Sometimes you just need to get away from it all, the work and the emails and the concrete and the cars and the feeling that the world is going too fast for you not to fall off the edge.
Your escape is a simple one: a night away, sleeping under the stars or in the woods. You take no tent, just a bivvy bag, and you feel the cold and you listen to the owls and for those few hours, you feel like you can stop thinking, and just be.
There’s a routine you have, before darkness falls. You take a bin liner with you, and spend time picking up litter wherever you are - and wherever you are, there is always litter. Plastic gloves and bottles and cups, lids and cigarette ends and shredded balloons that people launched to commemorate or celebrate but now just litter and choke.

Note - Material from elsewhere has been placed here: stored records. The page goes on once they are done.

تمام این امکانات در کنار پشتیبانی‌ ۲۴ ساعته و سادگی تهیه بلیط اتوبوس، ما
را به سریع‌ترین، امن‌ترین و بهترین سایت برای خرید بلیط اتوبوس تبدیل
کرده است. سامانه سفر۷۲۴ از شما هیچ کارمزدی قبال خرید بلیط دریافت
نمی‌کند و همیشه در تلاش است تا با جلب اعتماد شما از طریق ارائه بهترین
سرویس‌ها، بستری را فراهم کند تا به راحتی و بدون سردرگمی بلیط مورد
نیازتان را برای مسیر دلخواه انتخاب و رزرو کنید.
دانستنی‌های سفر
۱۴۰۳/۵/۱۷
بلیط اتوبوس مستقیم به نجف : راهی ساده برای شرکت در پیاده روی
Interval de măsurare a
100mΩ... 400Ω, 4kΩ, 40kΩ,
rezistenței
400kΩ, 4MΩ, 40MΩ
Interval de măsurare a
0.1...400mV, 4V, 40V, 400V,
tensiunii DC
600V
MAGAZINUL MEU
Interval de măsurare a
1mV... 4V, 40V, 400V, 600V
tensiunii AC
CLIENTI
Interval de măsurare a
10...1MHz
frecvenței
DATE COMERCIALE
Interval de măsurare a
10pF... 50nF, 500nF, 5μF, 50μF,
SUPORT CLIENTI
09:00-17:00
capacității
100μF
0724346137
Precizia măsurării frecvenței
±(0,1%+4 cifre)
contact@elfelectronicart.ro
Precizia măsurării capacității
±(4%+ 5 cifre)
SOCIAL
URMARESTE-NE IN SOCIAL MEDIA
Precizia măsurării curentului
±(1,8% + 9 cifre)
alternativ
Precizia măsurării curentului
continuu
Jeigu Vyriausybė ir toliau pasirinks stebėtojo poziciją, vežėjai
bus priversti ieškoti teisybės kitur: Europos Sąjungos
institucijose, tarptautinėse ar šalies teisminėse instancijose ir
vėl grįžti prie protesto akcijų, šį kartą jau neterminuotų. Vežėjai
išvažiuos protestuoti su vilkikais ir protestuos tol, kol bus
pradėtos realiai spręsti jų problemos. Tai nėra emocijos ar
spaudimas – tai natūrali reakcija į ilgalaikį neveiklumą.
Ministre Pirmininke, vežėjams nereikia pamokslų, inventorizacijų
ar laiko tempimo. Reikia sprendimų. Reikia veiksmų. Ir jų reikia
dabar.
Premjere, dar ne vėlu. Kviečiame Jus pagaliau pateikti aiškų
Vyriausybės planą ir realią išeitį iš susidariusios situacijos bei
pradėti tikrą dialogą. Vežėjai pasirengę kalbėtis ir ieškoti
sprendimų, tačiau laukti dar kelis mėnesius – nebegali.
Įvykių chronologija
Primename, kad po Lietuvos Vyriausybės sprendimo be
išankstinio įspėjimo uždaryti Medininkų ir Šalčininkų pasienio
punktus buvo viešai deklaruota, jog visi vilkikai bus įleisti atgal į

That night, you find more than just litter. As you pick crisp packets out of brambles in a wood, you hear a low whimper, and see a young fox caught in a snare, its leg bloody. You’re not sure what to do but you’re not going to do nothing so you make soothing noises, telling it that it’s ok, that you’re not there to hurt it, stay calm little one, please don’t bite, I am here to help, this may hurt as I pull it away but there there, shush shush.
The fox doesn’t bite, and you find your way to unloosen the snare, and then gently, oh so gently, free it from where it has bitten into the fox’s leg. As soon as it’s free it trots a few yards from you, pauses, looks back. You look at the fox, the fox looks at you, and that night you sleep really well.
Another night, months on, in those same woods, you will find yourself in great danger from a man who sees you as nothing but prey. He has been walking the woods full of hate and crimson violence and spite for the world, and when he sees you, alone, in this lonely place, he laughs because he knows he can do terrible things and will do terrible things and you will not be able to stop him.
But the foxes can, and just before he reaches you they are on him like a swarm, biting his tendons and clawing up his clothes to bite at his face, his neck, everywhere. When he is not moving any more, they trot off, but one pauses, looks back.
You look at the fox, the fox looks at you, and that night you learn to never see the world in the same way again.